This is my bad cat, Weens. When I took this picture, he was helping me edit the manuscript for my new novel, A Tale for the Time Being, which you can see, glowing on the screen behind him. He is lying on top of my Chicago Manual of Style, and also on top of In the Beginning, Woman Was the Sun: The Autobiography of a Japanese Feminist, written by Hiratsuka Raichō (1886 – 1971), founder of the Japanese feminist literary magazine, Seitō (Blue Stocking). In the Chicago Manual of Style, I was looking up the proper format for foreign language footnotes, appendices and bibliographies, of which there are many in this novel. In Raichō’s autobiography I was reading a poem, written by Yosano Akiko for the inaugural issue of Seitō entitled “Rambling Thoughts.” Raicho quotes the first few lines, and so will I:
The day the mountains move has come. Or so I say, though no one will believe me. The mountains were merely asleep for a while. But in ages past, they had moved, as if they were on fire. If you don’t believe this, that’s fine with me. All I ask is that you believe this and only this, That at this very moment, women are awakening from their deep slumber. If I could but write entirely in the first person, I, who am a woman. If I could but write entirely in the first person, I, I.

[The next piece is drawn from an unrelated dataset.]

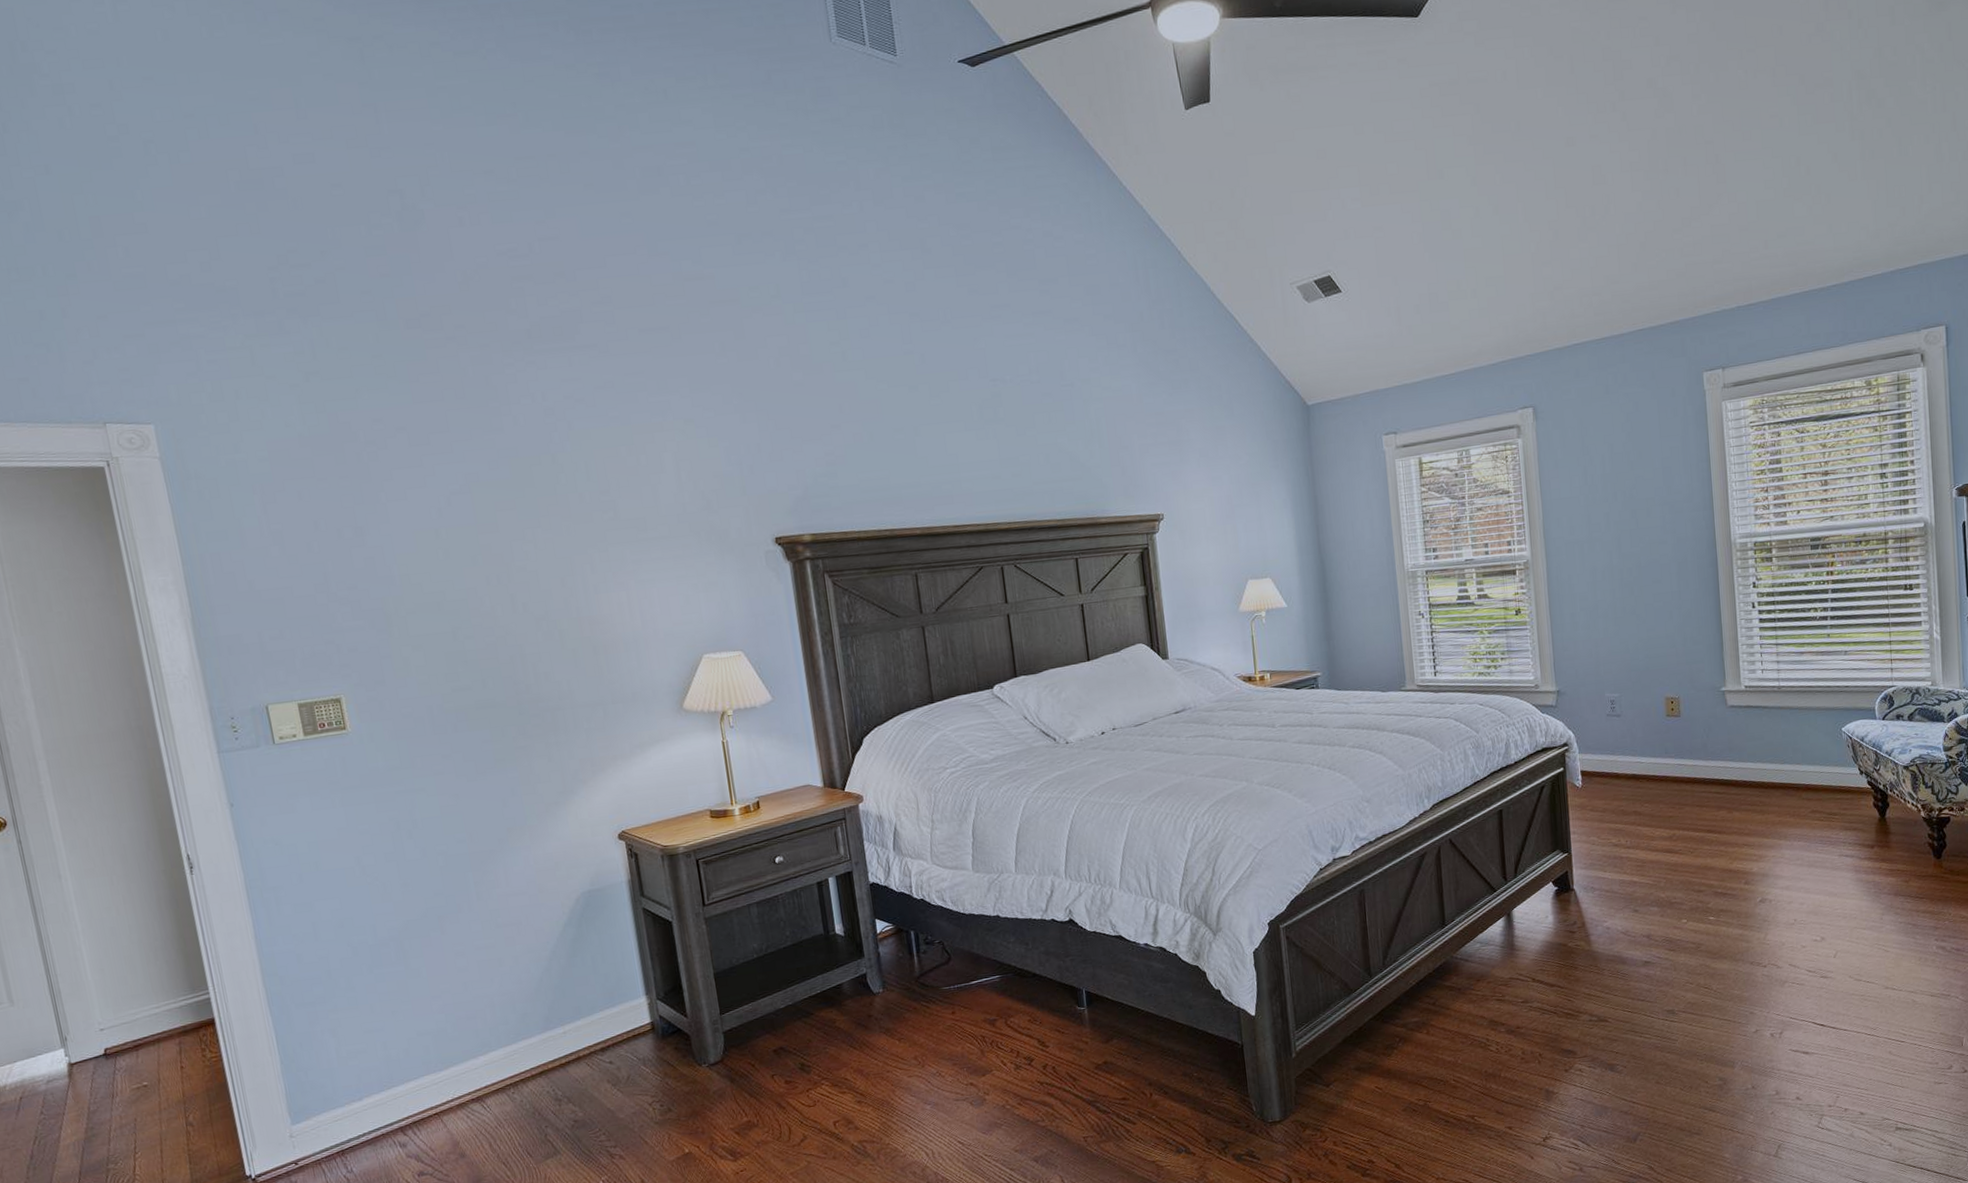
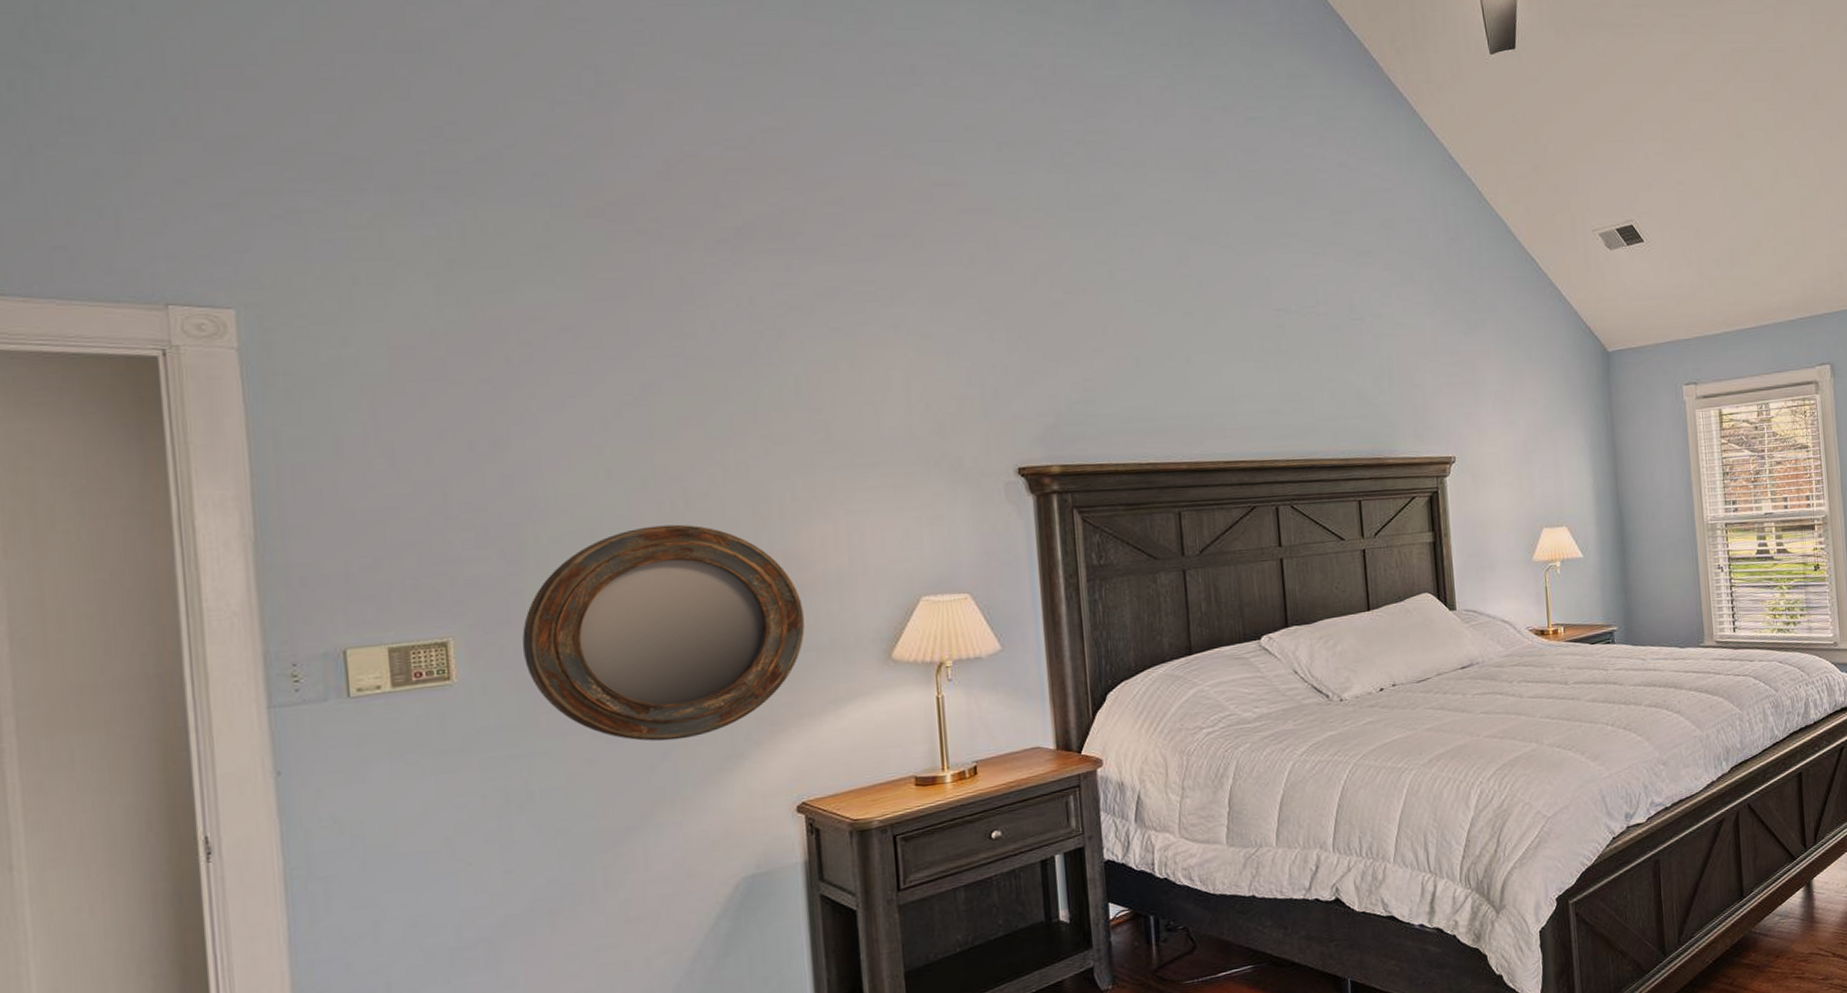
home mirror: none [394,595,612,780] -> present [522,524,805,741]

Weens lives entirely in the first person. He is a male, but even if he were a female, he would live only in the I, and only in this very moment, because he is a cat. He views my typing as an utter waste of serviceable fingers that could be more gainfully employed in rubbing the irregular white patch on his nose, in between his eyes. He doesn’t care a bit about the proper format for citations, in fact, he drooled all over them. There are sharp claws on the end of that outstretched paw, just outside the frame of the picture, and when I took this picture, he was trying to use them to snag my wrist and pull my hand to his head. I knew if I ignored him, he would fall back to sleep or walk away in a huff, and then I could get some work done, but he succeeded, and I succumbed. How could I not? There is no way on earth to write entirely in the first person. There is only I, and I.